A spokeswoman for Kemp, Candice Broce, responded to a request from GHN: “While we respect the work of the independent expert, we do not agree with recent allegations of state respect. But at this point, we refuse the possibility of getting more details on the comparison. The extension agreement improves quality monitoring and requires specific measures in the event of serious incidents and corrective measures to address deficiencies. The state will collect and verify the data to identify trends and develop initiatives to improve quality. In addition, Georgia will require suppliers to develop risk management and quality improvement programs. According to an independent expert report released this week, Georgia has yet to receive any significant elements of its agreement with the U.S. Department of Justice on the care of people with mental illnesses and developmental disabilities. “She [Jones] found, and I agree, “more needs to be done to ensure that people with mental illness are connected to the shelters and community support they need, as required by the settlement treaty. The conciliation agreement is not in a place where we can leave and hope for the best. … I am very afraid that the disappearance of the workplace will only set us back. In his report, Jones made an exception to the state`s assertion that it significantly complies with the terms of the transaction agreement.
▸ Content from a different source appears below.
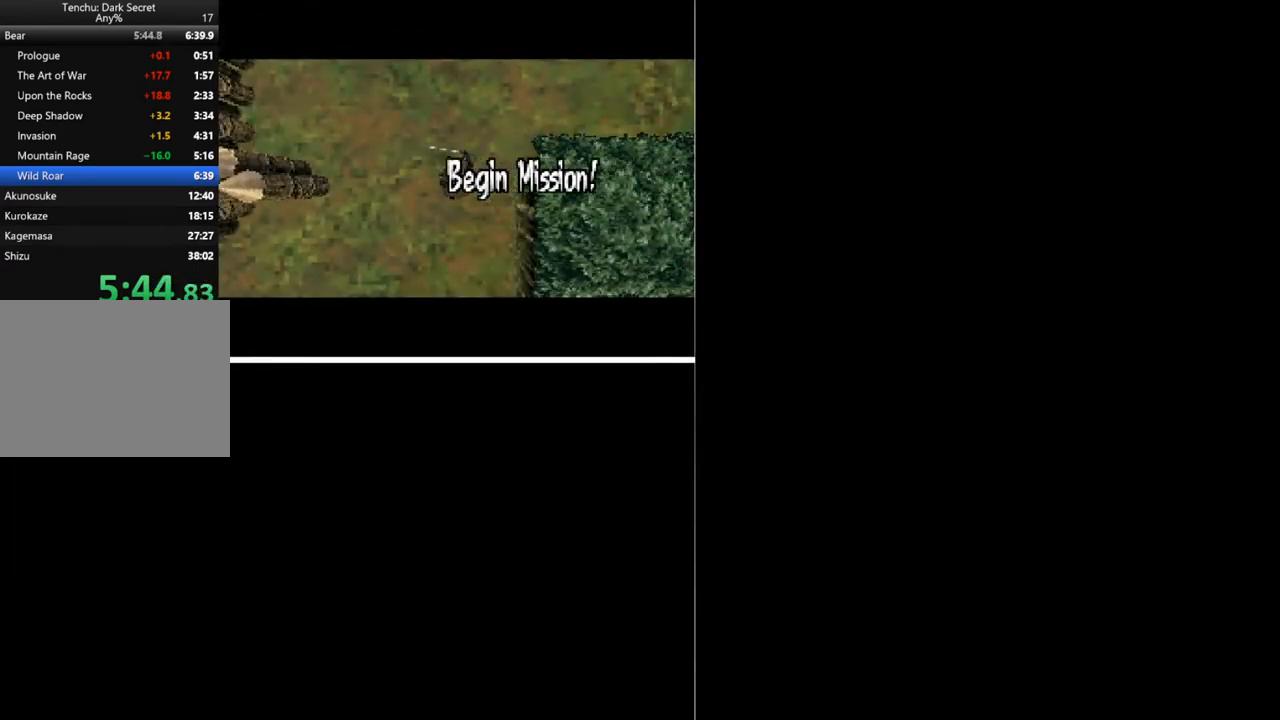
{"buttons": ["B"], "button_events": [[33, "B", "up"], [100, "B", "down"], [200, "B", "up"], [367, "B", "down"]]}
The Department of Justice recently told the state that it did not respond to Georgia`s request to end federal oversight at that time- She said it was up to the federal judge involved in the settlement case to approve a final agreement to end Justice Department oversight. “Olmstead`s decision strongly confirmed that people with disabilities have the right to live and receive services in the integrated environment that best suits them as individuals,” said Thomas E. Perez, Assistant Attorney General for Citizens` Rights. “As part of this agreement, the State of Georgia will provide community services to hundreds of people with developmental disabilities and thousands of people with mental illnesses. The promises of the ADA and Olmstead are finally becoming a reality for Georgians suffering from mental illnesses and developmental disabilities. The 2010 transaction agreement was renewed in 2016. WASHINGTON – The Department of Justice announced today that it has reached a comprehensive agreement that will change the state of Georgia`s mental health and developmental disability system and resolve a U.S. complaint against the state.
The complaint argued for the illegitimate segregation of people with mental illness and developmental disabilities in the state`s psychiatric hospitals in violation of the Americans with Disabilities Act (ADA) and the pioneering Supreme Court decision in Olmstead v. L.C. “Georgia is home to the Olmstead decision of the Supreme Court,” said Sally Quillian Yates , U.S. attorney for the Northern District of Georgia. “With this agreement, the state is beginning to deliver on Olmstead`s promise to end the inappropriate segregation of people with disabilities in public hospitals that stand out from the community.” The ministry has opened settlement negotiations with the state.